Dexa/NewClassD LC7812 UWB Mk2
Relatively high zout with a peak in the audio band up around 180mΩ , and visible noise.
Notes
Measurements are taken in the same test socket, with the same input stimulus and output sense for all devices. Measurements may differ from those you see in manufacturers' data sheets because of different setup, e.g. input or output capacitance, placement of sense device, wire lengths, etc.
Voltage is amplified by 500 and graphed on an oscilloscope. You can see frequency change across the horizontal axis at 20kHz per division.

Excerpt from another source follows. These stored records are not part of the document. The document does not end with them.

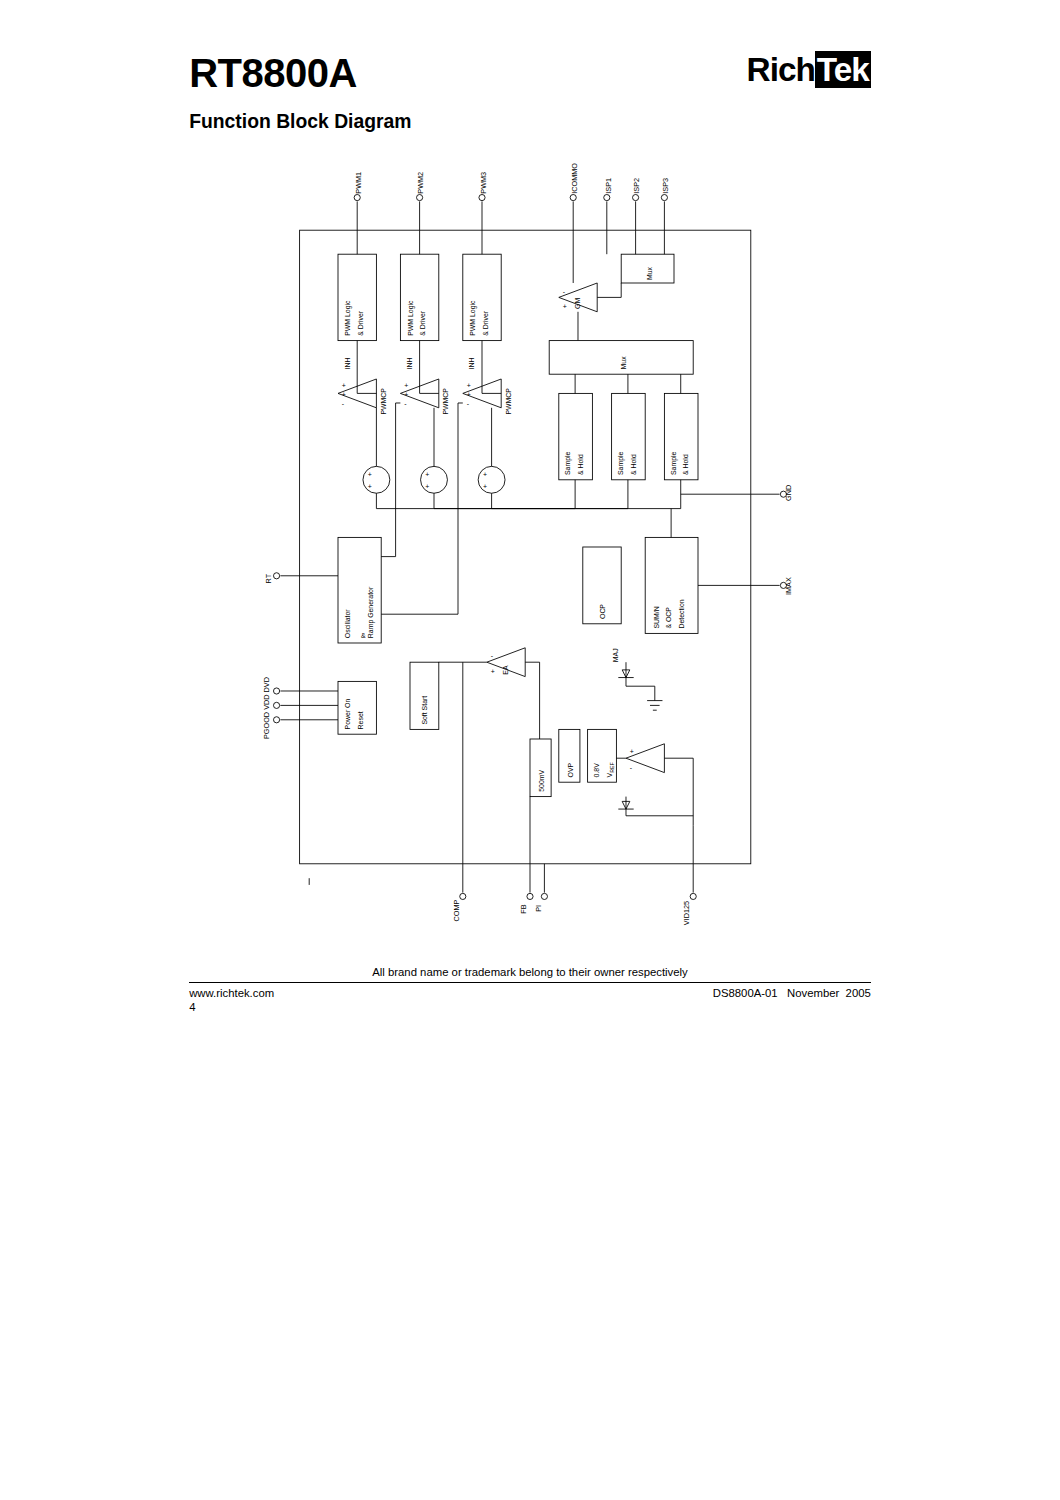RT8800A
RichTek
Function Block Diagram
PWM1 PWM2 PWM3 ICOMMON ISP1 ISP2 ISP3 PWM Logic & Driver PWM Logic & Driver PWM Logic & Driver INH INH INH Mux GM - + Mux Sample & Hold Sample & Hold Sample & Hold + + - PWMCP + + - PWMCP + + - PWMCP + + + + + + GND Oscillator & Ramp Generator RT OCP SUM/N & OCP Detection IMAX Soft Start Power On Reset PGOOD VDD DVD EA - + MAJ OVP 500mV 0.8V VREF + - COMP FB PI VID125
All brand name or trademark belong to their owner respectively
www.richtek.com DS8800A-01 November 2005
4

The top trace is output current as measured with a Tektronix current probe amplifier set to 10mA per division. For some regulators the change in vout is too low to be useful so we fed it through our noise amplifier to give it a gain of 1000. Thus the bottom trace is 1000 x regulator Vout.
The LT3045 and TPS7A4700 are both surface mount monolithic devices that require a PCB to allow them to be plugged into a TO-220 style test socket. The tested devices were, when purchased, mounted on a PCB with MLCC capacitors already connected. Replacing the MLCCs with tantalum on the TPS7A4700 PCB significantly improved performance, and the measurements you see here are with 10µF tantalum.
It's possible that zout graphs of the lowest measured parts have some error due to feed–through in the test fixture. Thus zout could be lower than we measured.